0
votes

I am looking for an answer regarding report data storage concept in Power BI.

I have published 3 reports to Power BI service (cloud):

  1. Report1 with Excel source

  2. Report2 with onpremise Sql server source

  3. Report3 with azure sql source

Around 200 users in my organization will be accessing these reports. I want to understand whether:

  1. The first time a particular report is accessed, will the data be fetched from the source and shown in the report or will it be stored to some cloud location from where the data will go to the report?

  2. Suppose a user opens a report that was already viewed by another user, then will the data be fetched from the source again or is there any concept of cross user shared cache?

  3. Suppose a user opens the report for the 2nd time (example: after having already accessed it, suppose user refreshes the web page), will the data will be fetched again? Or is there any concept of shared cache?

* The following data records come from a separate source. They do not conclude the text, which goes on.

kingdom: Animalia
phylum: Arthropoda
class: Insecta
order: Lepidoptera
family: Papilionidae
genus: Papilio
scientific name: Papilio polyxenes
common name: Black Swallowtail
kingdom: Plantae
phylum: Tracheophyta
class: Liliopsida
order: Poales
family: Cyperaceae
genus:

  4. Does the answer to any of the above change if I had used the Power BI reporting server (onpremise) and deployed the report on the PBRS?

1

1 Answers

1
votes

With the service, you typically upload a PBIX, which contains the report pages and all of the underlying data. Unless you set up a data gateway to accommodate DirectQueries and/or scheduled refreshes, the cloud service does not access your original data sources at all. With a scheduled refresh, it only accesses the original data during the refresh. A DirectQuery connection does access a server "live" but has many limitations.

  1. The data is fetched when you load it into your Power BI desktop application and then loaded into the cloud when you publish the report to a workspace. Once it's there, the data shown to the user is fetched from the cloud copy, not the original data source.

  2. Same answer as above regarding where the data is fetched from (the cloud copy). I don't believe there is shared cache between users but rather each user has some temporary caching individually. This type of caching saves the calculation results (computed on the underlying data) that are needed to populate the report visuals.

  3. There is some caching done temporarily so that if a user switches among slicer combinations to one previously chosen you may see much quicker loading than when selecting a new configuration since it cached the results and doesn't need to recompute them. As far as I understand, this kind of caching is short-lived and not shared among users. Remember, this type of cache is not the same as the underlying data in the cloud copy of the PBIX.

  4. I've not used an on-premise server, but I would expect the behavior to be similar with the exception that the service is on the local server instead of a could server somewhere else.

The upshot is that traffic in the service is separated from the requests to the original source data (assuming no DirectQuery connections). Those original sources are only accessed during data refreshes, which are independent of end-user actions (under the same assumption).